Maintenant, je suis certain d'avoir compris le problème de Lucas. Il n'ose pas aller contre l'avis de son père. Denis, n'a jamais été plus loin que le niveau national français. Il était doué mais son refus d'être suivi par des coachs de la fédération française, son refus de participer à des groupes d'entraînement avec les autres athlètes élites l'ont fait stagner et l'ont privés de nombreuses sélections alors qu'il aurait pu y prétendre s'il s'était entraîné plus intelligemment. Océane a fini par comprendre qu'elle devait changer son staff. Lucas, lui, ne l'a toujours pas compris. Le problème, c'est que le jour où il va percuter, il sera peut-être trop tard...

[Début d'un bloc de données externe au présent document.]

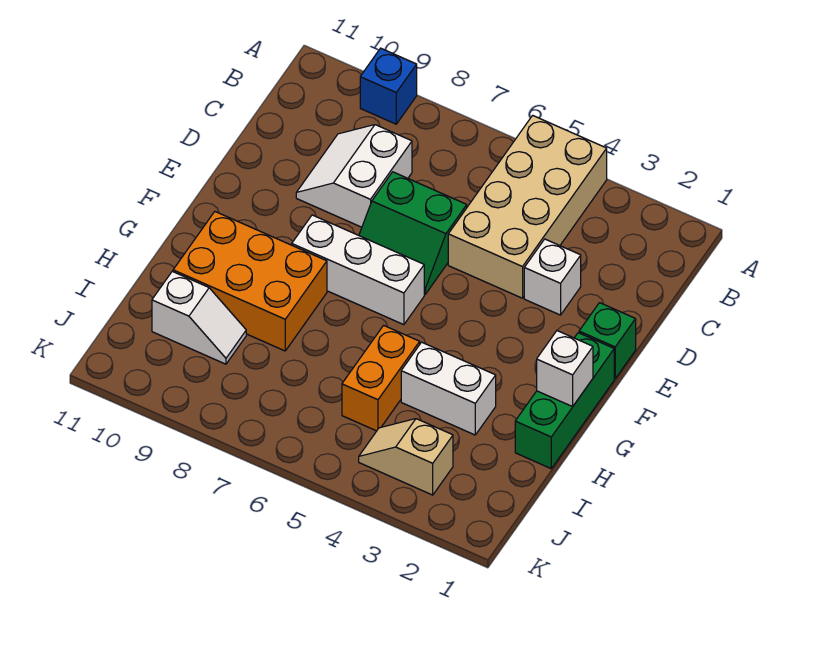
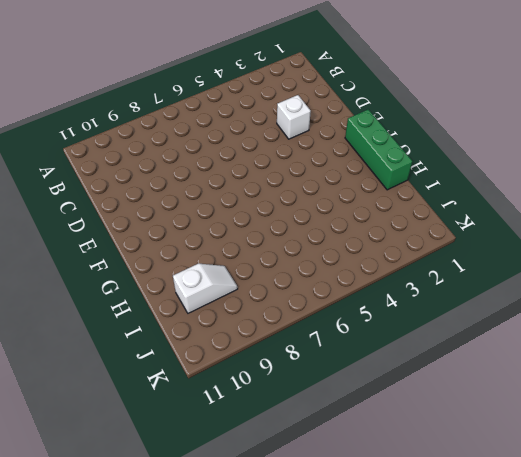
none -> tan 2x4 brick [448,115,607,298]
none -> blue 1x1 brick [360,48,417,124]
none -> white 2x2 slope [296,125,412,227]

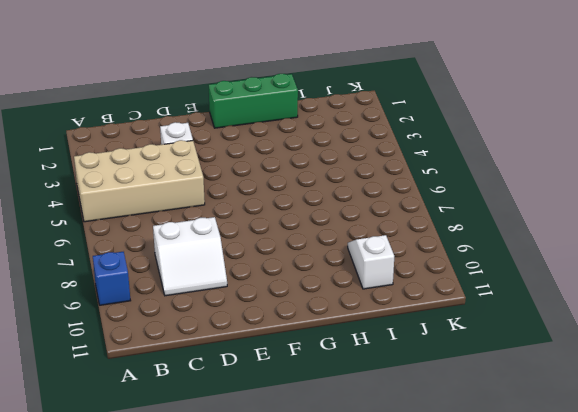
none -> green 2x2 slope [359,172,467,295]
none -> green 1x1 brick [579,303,636,379]
none -> white 1x3 brick [292,215,424,325]

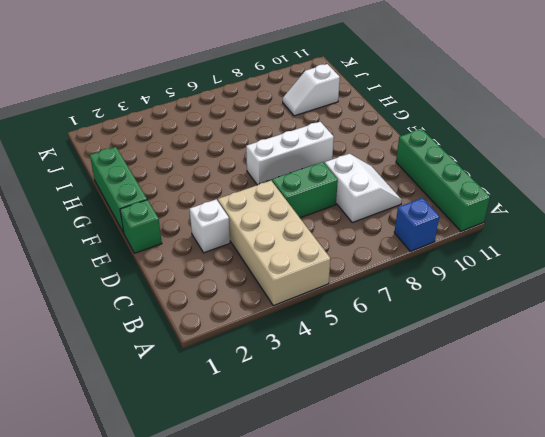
green 1x4 brick [396,129,490,231] -> none
none -> orange 2x3 brick [173,212,327,351]
none -> white 1x2 brick [401,342,496,435]
none -> orange 1x2 brick [342,325,420,431]

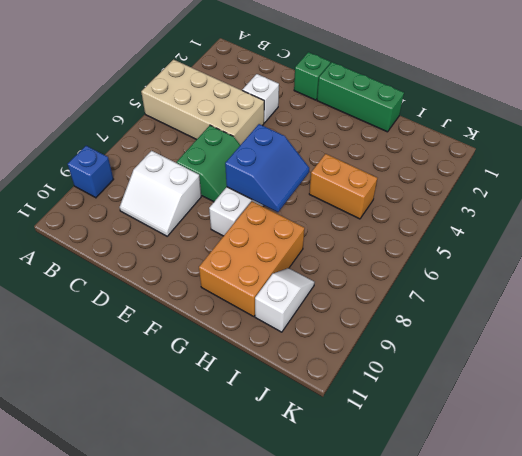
blue 2x2 slope [225,124,309,212] -> none
none -> white 1x2 brick [401,342,496,435]
none -> tan 1x2 slope [359,419,453,495]
none -> white 1x1 brick [537,331,593,407]

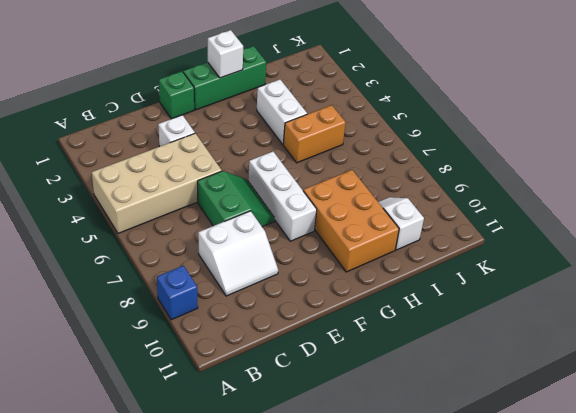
none -> tan 1x2 slope [359,419,453,495]

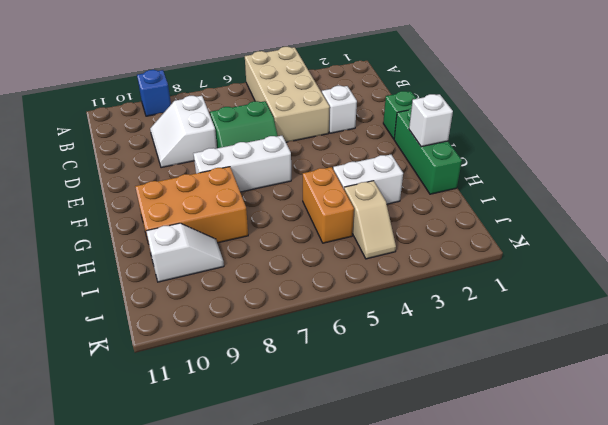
tan 1x2 slope [344,181,396,259] -> tan 1x2 slope turned to [359,419,453,495]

Et je connais mon colocataire : têtu comme il est, il continuera de foncer tête baissée. Il n'y a pas trente-six mille solutions : soit j'y vais franco avec le risque que Lucas se braque et fasse pire que mieux, soit...Et là je cherche toujours l'autre solution. Parce que je pense que le frère d'Océane est comme moi : il faut le secouer, la manière douce, ça ne marchera jamais avec lui. Je songe alors à Andrew. Ses petites piques bien senties ont le don de me booster et de me remotiver. Car il est malin, il appuie toujours là où ça fait mal.

Lucas n'a pas besoin de changer de groupe d'entraînement mais bien de coach. Le tout, c'est de lui faire comprendre. Et ça,...ça ne va pas être facile. Non, pas facile du tout.